start
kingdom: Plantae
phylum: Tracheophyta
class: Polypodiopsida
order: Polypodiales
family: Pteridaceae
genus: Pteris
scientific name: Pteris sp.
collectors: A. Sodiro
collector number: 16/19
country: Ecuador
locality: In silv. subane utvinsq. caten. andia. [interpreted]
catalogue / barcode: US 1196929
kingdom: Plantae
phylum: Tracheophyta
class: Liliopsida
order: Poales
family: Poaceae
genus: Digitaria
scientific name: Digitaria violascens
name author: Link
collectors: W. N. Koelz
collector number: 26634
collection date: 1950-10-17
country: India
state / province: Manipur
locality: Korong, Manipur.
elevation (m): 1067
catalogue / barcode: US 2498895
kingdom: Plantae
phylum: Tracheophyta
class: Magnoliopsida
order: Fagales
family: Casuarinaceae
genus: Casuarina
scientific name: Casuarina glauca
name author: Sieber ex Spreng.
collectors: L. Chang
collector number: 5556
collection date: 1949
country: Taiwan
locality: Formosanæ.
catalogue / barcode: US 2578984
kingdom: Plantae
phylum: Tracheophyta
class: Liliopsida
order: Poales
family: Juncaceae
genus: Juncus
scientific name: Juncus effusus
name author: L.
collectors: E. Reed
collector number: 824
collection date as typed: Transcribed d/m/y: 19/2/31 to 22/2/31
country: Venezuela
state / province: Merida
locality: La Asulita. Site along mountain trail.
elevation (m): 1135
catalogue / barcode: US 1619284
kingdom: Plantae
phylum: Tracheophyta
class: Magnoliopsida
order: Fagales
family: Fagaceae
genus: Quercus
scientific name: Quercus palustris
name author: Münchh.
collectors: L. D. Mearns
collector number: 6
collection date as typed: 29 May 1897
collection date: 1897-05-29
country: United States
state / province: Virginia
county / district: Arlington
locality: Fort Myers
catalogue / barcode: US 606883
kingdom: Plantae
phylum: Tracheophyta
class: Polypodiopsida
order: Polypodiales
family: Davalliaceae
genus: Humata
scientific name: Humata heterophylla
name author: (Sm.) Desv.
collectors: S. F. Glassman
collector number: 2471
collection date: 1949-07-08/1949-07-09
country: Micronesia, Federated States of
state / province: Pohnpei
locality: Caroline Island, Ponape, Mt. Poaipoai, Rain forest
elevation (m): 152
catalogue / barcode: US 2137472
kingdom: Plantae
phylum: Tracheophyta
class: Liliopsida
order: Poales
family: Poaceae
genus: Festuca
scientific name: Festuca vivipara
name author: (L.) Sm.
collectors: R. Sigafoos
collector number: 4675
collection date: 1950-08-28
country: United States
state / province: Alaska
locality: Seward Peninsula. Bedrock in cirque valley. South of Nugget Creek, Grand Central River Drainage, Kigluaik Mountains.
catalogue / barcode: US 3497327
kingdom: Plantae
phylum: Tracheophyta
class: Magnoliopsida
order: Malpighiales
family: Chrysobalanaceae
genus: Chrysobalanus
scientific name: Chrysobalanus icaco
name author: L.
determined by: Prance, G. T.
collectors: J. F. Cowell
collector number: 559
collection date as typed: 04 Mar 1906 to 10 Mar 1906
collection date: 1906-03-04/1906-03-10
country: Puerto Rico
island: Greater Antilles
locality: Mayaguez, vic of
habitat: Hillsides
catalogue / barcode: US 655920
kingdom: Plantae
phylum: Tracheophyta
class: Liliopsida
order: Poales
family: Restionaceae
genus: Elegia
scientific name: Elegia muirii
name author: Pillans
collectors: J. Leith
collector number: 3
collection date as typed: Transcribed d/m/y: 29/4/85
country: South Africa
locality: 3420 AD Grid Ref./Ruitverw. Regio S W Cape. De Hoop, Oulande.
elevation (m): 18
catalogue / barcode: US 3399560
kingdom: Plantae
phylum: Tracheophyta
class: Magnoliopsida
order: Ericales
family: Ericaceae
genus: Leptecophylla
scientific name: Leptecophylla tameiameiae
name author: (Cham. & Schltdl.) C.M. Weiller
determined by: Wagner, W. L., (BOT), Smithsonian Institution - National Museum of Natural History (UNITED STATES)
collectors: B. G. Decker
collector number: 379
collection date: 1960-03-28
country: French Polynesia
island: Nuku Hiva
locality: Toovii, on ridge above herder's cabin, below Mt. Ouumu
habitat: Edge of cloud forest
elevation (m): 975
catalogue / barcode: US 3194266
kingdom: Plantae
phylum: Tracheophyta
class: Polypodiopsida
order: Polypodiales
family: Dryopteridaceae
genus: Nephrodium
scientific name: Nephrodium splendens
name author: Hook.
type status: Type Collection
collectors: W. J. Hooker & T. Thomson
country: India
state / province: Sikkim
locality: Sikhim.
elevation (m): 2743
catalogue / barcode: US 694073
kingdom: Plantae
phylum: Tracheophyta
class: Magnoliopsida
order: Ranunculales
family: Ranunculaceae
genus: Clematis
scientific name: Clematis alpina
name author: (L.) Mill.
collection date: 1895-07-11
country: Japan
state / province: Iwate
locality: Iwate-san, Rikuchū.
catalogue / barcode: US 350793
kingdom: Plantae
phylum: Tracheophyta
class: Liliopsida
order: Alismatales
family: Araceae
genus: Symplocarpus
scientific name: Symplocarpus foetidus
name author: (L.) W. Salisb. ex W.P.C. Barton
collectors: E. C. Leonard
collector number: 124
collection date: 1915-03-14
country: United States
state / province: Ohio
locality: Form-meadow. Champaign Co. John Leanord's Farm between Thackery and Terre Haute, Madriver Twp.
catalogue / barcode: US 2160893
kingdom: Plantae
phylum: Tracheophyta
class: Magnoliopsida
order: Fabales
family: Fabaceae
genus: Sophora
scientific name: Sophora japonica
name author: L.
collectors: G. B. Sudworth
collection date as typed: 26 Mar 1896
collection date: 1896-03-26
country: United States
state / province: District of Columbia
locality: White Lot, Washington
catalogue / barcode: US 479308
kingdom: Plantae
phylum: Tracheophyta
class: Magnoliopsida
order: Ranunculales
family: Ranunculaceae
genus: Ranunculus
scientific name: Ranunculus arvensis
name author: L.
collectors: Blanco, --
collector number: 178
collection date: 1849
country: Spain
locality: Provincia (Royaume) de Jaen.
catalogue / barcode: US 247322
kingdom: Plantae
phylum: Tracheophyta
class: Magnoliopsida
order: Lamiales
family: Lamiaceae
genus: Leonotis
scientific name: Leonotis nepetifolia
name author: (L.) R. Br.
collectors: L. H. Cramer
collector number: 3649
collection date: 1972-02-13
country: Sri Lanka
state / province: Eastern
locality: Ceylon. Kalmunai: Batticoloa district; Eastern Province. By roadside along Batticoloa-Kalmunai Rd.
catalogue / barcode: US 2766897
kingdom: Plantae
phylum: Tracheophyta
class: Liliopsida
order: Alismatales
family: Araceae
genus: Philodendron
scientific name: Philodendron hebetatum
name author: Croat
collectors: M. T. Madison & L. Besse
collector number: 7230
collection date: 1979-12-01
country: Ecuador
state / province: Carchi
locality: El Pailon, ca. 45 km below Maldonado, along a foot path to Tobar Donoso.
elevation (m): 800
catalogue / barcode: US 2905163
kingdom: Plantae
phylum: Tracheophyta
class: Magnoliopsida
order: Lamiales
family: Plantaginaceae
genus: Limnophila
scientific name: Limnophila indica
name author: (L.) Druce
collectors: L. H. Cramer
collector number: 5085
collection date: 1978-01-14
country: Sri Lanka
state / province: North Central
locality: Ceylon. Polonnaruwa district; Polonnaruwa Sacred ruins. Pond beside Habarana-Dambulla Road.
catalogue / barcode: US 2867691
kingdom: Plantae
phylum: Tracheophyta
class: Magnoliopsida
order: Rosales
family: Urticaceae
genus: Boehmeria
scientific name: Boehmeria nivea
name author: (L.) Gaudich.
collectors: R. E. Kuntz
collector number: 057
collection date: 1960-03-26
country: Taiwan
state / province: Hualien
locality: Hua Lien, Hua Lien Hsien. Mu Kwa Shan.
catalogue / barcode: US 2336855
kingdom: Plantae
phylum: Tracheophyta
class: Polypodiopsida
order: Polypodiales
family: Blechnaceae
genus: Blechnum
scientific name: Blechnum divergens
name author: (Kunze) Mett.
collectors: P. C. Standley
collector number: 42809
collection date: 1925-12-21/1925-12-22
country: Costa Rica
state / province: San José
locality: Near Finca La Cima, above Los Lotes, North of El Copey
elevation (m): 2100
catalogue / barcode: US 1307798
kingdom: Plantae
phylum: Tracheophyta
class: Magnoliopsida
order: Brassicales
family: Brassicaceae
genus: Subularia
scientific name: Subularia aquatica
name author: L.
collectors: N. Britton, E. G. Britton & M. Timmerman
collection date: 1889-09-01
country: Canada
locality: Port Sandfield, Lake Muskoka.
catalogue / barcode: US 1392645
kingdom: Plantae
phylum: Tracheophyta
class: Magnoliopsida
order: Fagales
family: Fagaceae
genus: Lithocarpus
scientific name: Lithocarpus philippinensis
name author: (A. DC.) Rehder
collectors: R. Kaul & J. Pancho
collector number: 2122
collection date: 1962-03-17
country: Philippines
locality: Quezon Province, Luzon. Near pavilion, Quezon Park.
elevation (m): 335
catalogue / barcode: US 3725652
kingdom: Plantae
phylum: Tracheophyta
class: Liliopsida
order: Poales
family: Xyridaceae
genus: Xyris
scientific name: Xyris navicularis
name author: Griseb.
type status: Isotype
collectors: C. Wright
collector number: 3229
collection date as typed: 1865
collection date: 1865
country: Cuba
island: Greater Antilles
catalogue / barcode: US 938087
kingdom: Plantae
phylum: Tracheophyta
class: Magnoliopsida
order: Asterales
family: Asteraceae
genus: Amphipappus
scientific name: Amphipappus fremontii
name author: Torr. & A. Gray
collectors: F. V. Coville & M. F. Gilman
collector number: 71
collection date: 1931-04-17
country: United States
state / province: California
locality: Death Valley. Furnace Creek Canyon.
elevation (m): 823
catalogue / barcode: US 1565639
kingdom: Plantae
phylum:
end
◆ **Task goal**:
Rewrite the data from its first line through the line that contains "locality: In silv.", swapping "country" for "nation" and leaving everything else as it is. Give back only those lines.

◆ **Solution to the problem**:
kingdom: Plantae
phylum: Tracheophyta
class: Polypodiopsida
order: Polypodiales
family: Pteridaceae
genus: Pteris
scientific name: Pteris sp.
collectors: A. Sodiro
collector number: 16/19
nation: Ecuador
locality: In silv. subane utvinsq. caten. andia. [interpreted]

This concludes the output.